After an absence from art making, being immersed in many other life obligations, filmmaker/photographer Catherine Bussiere admits she was wilting, maybe without even realizing it.
Being the creative person that she is, she knows how to channel the artistic urge into other areas. She just does it naturally. She loves to cook and pays attention to how it is presented. She enthusiastically takes part in the building of a small house her family has been hard at work constructing for the last two years. She takes pride in her many accomplishments, be it drywalling, hooking a rug, foraging for mushrooms or writing a travel blog. Her fine art sensibilities are tightly woven into her life no matter what she is working on.
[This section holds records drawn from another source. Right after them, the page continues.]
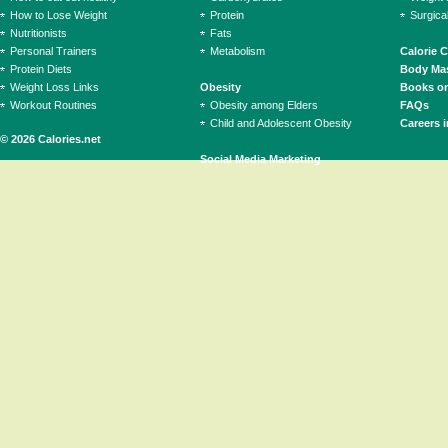
How to Lose Weight
Protein
Surgica
Nutritionists
Fats
Personal Trainers
Metabolism
Calorie 
Protein Diets
Body Mas
Weight Loss Links
Obesity
Books on
Workout Routines
Obesity among Elders
FAQs
Child and Adolescent Obesity
Careers i
© 2026 Calories.net
Social Media Marketing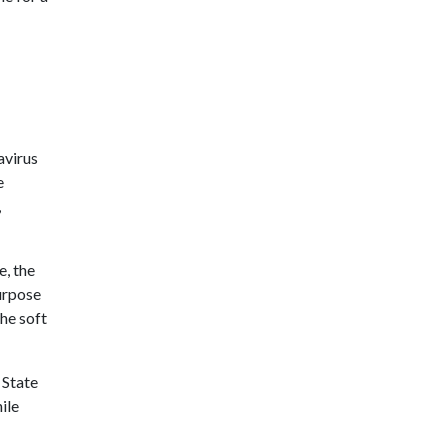
avirus
e
,
e, the
urpose
he soft
 State
ile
She finds the idea of jumping back into a personally-driven art project after time has gone by daunting. We can all feel this way. Absence often breeds insecurities and self-doubt. Catherine certainly knows what she doesn’t want to tackle right now. She can rule some things out. From past experience, a major film project feels more suited to a collaboration as part of a team, involving many months of research, planning, filming and editing. A huge commitment of time and energy that does not feel right at this moment in time. Similarly she is reluctant to take on commercial contracts in which she does not have a vested interest to drive it forward. Having grown up in an artistic family, her father and brother both painters and her sister a graphic designer, she has always avoided painting.
Instead, Catherine is looking for something that will inspire and surprise her. That will fill her with joy. Tap into the playful person that she is. She has crows on her mind.
In 2017 Catherine took part in a group exhibition, A Murder of Crows, at the Fraser Gallery in Tatamagouche. For her contribution to the show she drew a humorous series of crows that sparked her imagination. Since then she has done a number of ‘daily crow’ drawings and posted them on Instagram under the title “thesquarecrow”. “I felt they were just me.”
Catherine would like to rekindle her love of drawing and explore writing further. She knows she will have to give herself a deadline, to make it part of her busy schedule. She dreams of creating a picture book starring these feathered characters that have continued to charm and delight her for the last six years. After that? Animating her squarecrows? Anything is possible when Catherine taps into her well of experience and creativity.
Her inspirations are the films of Woody Allen, Frederico Fellini, Milos Forman and Wes Anderson.